- Document:
--- Begin ---

Unfortunately, Apple is building more of the restrictions that it pioneered with iOS into Mac OS X for laptops and desktops. Apple started running the Mac App Store in early 2011 to sell Mac software. Like the iOS App Store, Apple takes a 30% cut of all software sold. The upcoming version of Mac OS X, Mountain Lion, will reportedly include warning messages that strongly discourage users from installing apps from sources other than the Mac App Store. Fortunately, it will be possible to turn this off in Mountain Lion and install apps from anywhere you want, but Apple is continuing down the dangerous road of making their products less open. OS X software authors will find themselves subject to the whims of Apple HQ. What would Mozilla do if Apple refused to authorize Firefox for OS X Mountain Lion, in the same way that Apple refuses to allow a true version of Firefox for the iPhone? Watch half their Mac market share disappear?

The Mountain Lion "Gatekeeper" code has three possible settings; the default is that only code from the Mac App Store or Identified Developers is installable;
being an "Identified Developer" requires paying $99/year and agreeing to two contracts with Apple: the Registered Apple Developer Agreement and the Mac Developer Program License Agreement, which Apple tries to keep secret Free software projects like Adium may or may not be willing or able to restrict themselves in this way.
Even if projects sign their applications as "Identified Developers", a large fraction of OS X users may set gatekeeper to "App Store only", because the UI makes that look like the "safest" option. The App Store itself has numerous problematic restrictions, including a prohibition on GPLed code (which is also a prohibition on most free software). If, say, 10-20% of OS X users pick "App Store only", Gatekeeper will reduce the market share of free software like Adium by a similar percentage.

It's true that you might accidentally install malware if you get software from outside of Apple's App Stores. But while Apple tries to test all submitted apps to see if they're malicious, they don't always succeed. The security benefits of using a signed package manager are well established. GNU/Linux distributions have been doing this since the 1990s, and it's one of the primary reasons they're known for good security. But Apple perverts these benefits when your choice to install software from other sources is taken away, and when the only available app store charges developers 30% of their potential profits.

this very well could be a reason why we have not heard of a mac version of PFO.


Ummm... I don't know what to tell mac people who think it's unfair that games only come out for the PC.

The entire PC gaming scene is dead, dead, dead as well. Generally the end date for this is set to between 2006 and 2008.

--- End ---

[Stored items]
--- Begin ---

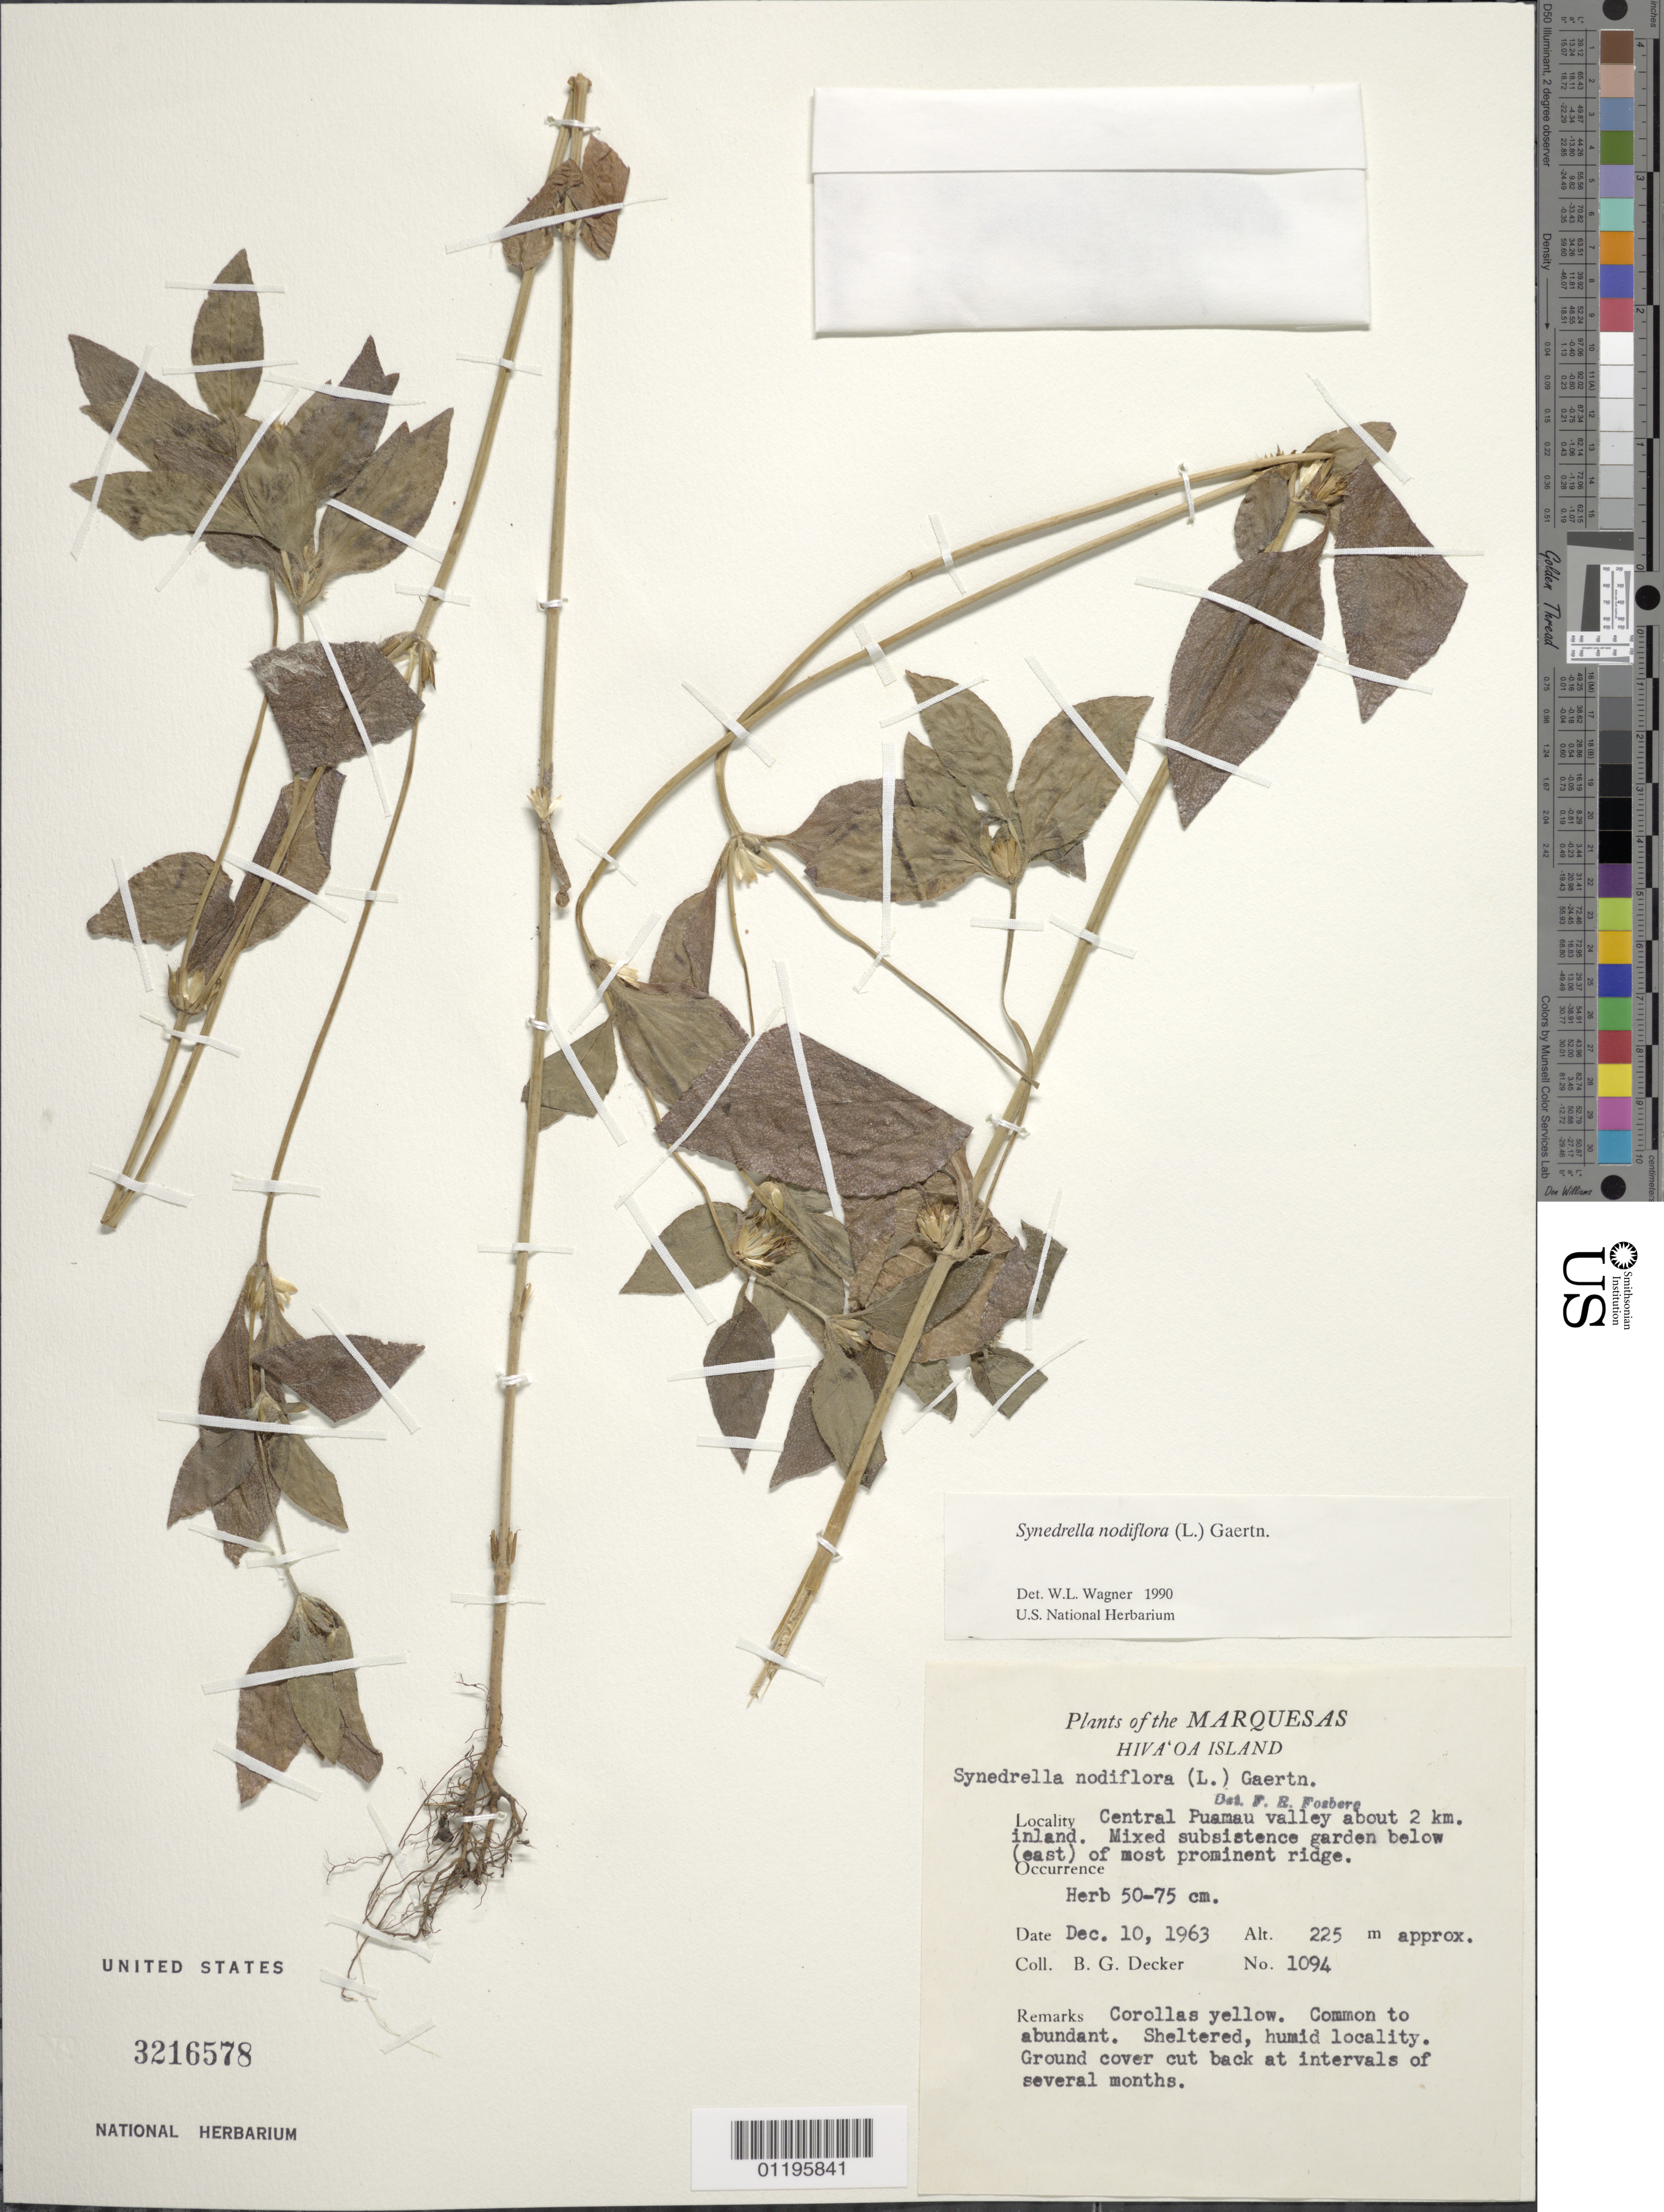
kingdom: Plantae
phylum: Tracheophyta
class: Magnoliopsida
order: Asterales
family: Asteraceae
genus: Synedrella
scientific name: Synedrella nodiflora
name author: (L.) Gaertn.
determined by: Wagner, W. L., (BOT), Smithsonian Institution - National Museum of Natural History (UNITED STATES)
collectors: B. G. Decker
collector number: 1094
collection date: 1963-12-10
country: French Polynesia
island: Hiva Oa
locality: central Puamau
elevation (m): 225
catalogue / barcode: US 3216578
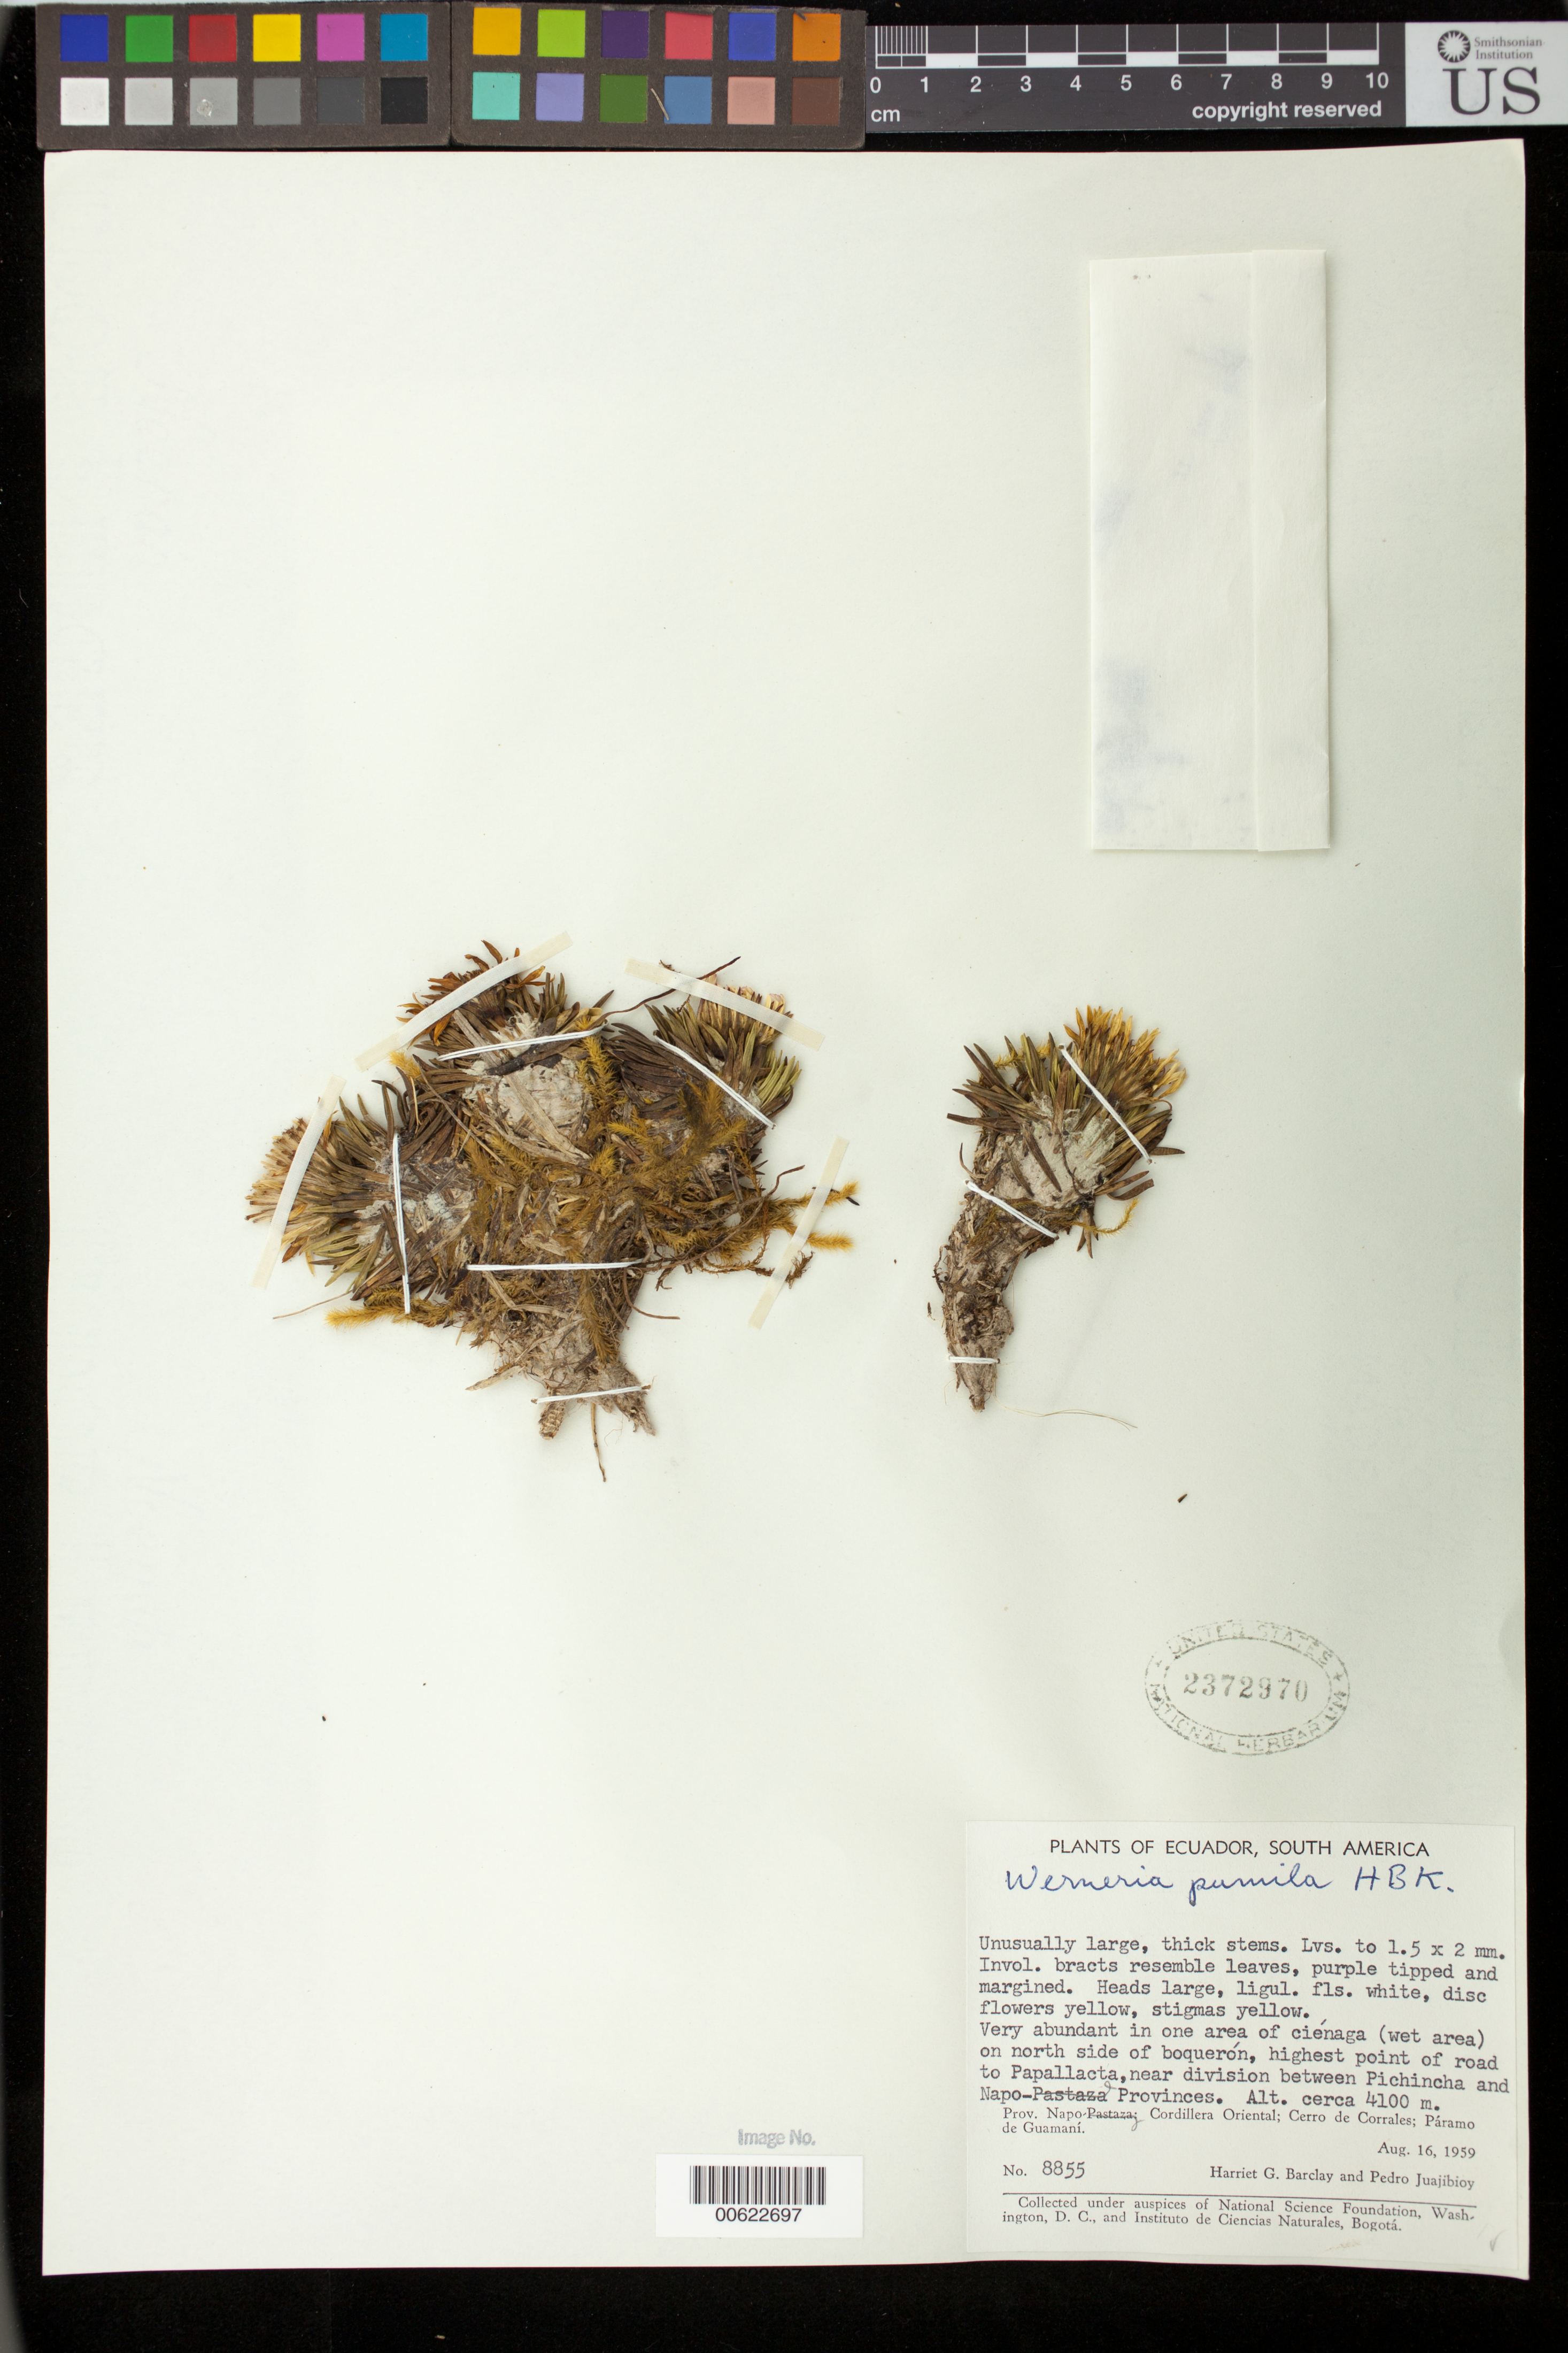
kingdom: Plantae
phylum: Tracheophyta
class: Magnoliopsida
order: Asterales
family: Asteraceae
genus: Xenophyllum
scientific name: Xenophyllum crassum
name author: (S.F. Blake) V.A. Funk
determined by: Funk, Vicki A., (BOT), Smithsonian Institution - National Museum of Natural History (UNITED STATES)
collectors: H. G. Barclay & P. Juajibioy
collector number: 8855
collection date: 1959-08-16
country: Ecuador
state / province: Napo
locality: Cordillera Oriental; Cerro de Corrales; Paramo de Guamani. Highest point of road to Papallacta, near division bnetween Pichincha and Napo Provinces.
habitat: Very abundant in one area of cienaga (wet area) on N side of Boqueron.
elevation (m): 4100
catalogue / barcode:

--- End ---

- The tasks:
A - In the text on Apple's Mac restrictions, what yearly fee does becoming an "Identified Developer" require?
B - Please repeat the stretch of the text on Apple's Mac restrictions from "this very well" through "2006 and 2008.".

- Full solutions:
A - $99 per year.

B -
this very well could be a reason why we have not heard of a mac version of PFO.


Ummm... I don't know what to tell mac people who think it's unfair that games only come out for the PC.

The entire PC gaming scene is dead, dead, dead as well. Generally the end date for this is set to between 2006 and 2008.